IPEN workshops bring together privacy experts and engineers from public authorities, industry, academia and civil society to discuss relevant challenges and developments for the technological implementation of data protection and privacy in real life.
A key element for the identification of the material scope of EU data protection rules, such as the General Data Protection Regulation, is the definition of personal data: the principles of data protection apply to any information concerning an identified or identifiable natural person.
In contrast, the principles of data protection do not apply to anonymous information, namely information which does not relate to an identified or identifiable natural person or to personal data rendered anonymous in such a manner that the individual is not or no longer identifiable.
The availability of large amounts of personal data, the increasing level of interconnection among digital systems, the growing and cheaper computing power and the capabilities to draw inferences using Artificial Intelligence (AI) all challenge the very concept of anonymous data.
At the same time, there is one technology gaining momentum in the AI context that promises to provide both robust privacy protection and, simultaneously, the possibility to generate useful data when it is not available: data synthesis.
The Organisation for Economic Co-operation and Development (OECD) defines synthetic data as:
“An approach to confidentiality where instead of disseminating real data, synthetic data that have been generated from one or more population models are released.”

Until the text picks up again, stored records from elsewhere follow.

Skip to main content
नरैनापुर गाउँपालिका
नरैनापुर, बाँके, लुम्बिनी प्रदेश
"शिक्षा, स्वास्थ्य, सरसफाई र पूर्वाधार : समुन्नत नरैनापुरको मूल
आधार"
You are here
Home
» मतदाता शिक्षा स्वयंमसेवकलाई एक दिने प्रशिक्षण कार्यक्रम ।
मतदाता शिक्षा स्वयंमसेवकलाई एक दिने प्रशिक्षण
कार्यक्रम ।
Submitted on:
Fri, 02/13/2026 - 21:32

The concept of synthetic data generation is to take an original data source (dataset) and create new artificial data with similar statistical properties from it. Keeping the statistical properties means that anyone analysing the synthetic data, a data analyst for example, should be able to draw the same statistical conclusions from the analysis of a given dataset of synthetic data as he/she would if given the real (original) data.

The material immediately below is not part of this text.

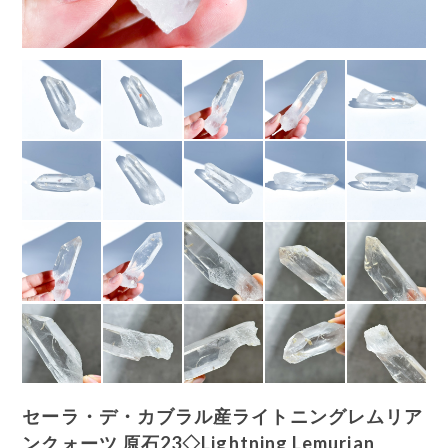
セーラ・デ・カブラル産ライトニングレムリア
ンクォーツ 原石23◇Lightning Lemurian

A popular example can be seen on the website https://www.thispersondoesnotexist.com/ which generates synthetic photos of people.
So how useful could synthetic data be in the context of data protection?
To explore this question in greater detail, the EDPS IPEN webinar, held on 17 June 2021, titled “Synthetic data: what use cases as a privacy enhancing technology?” brought together approximately 170 expert practitioners and privacy professionals from both sides of the Atlantic, mostly from industry but also from academia.
The focus of the discussion was on the use of synthetic data instead of real data as an applied privacy measure in certain domains (mostly healthcare) and in use cases, such as AI and data science projects or software testing and simulations for technology assessments.
The challenge is to have data that are still useful for the set purposes, e.g. medical research, because they maintain the same statistical properties as the original data, but are no longer those originally collected from individuals.
Every speaker shared their view on how the use of data synthesis compares to the “classical” anonymisation methods of (original) data, and whether it provides a relevant benefit. Proposed methodologies exist to calculate how much the use of synthetic data could reduce the privacy risks and even commonly used acceptable privacy risk thresholds.
Independently of the discussion of whether synthetic data are personal data or not, it seems reasonable to consider that, from a data protection by design approach, this technology provides an added value for the privacy of individuals, when compared to the disclosure of the original data.
At the same time, the webinar clearly showed that the debate is still open on whether the privacy benefit(s) of using data synthesis is meaningful or not. The debate raises an important question: what kind of threat scenarios should be considered to prevent these from harming individuals and what further measures and conditions are necessary to avoid re-identification and other privacy risks stemming from the use of synthetic data?
More insights are needed. The EDPS and the IPEN project will therefore continue to follow the development of privacy engineering and the state of the art of synthetic data.
The video recordings and speakers' presentations for each session are available on the IPEN event webpage.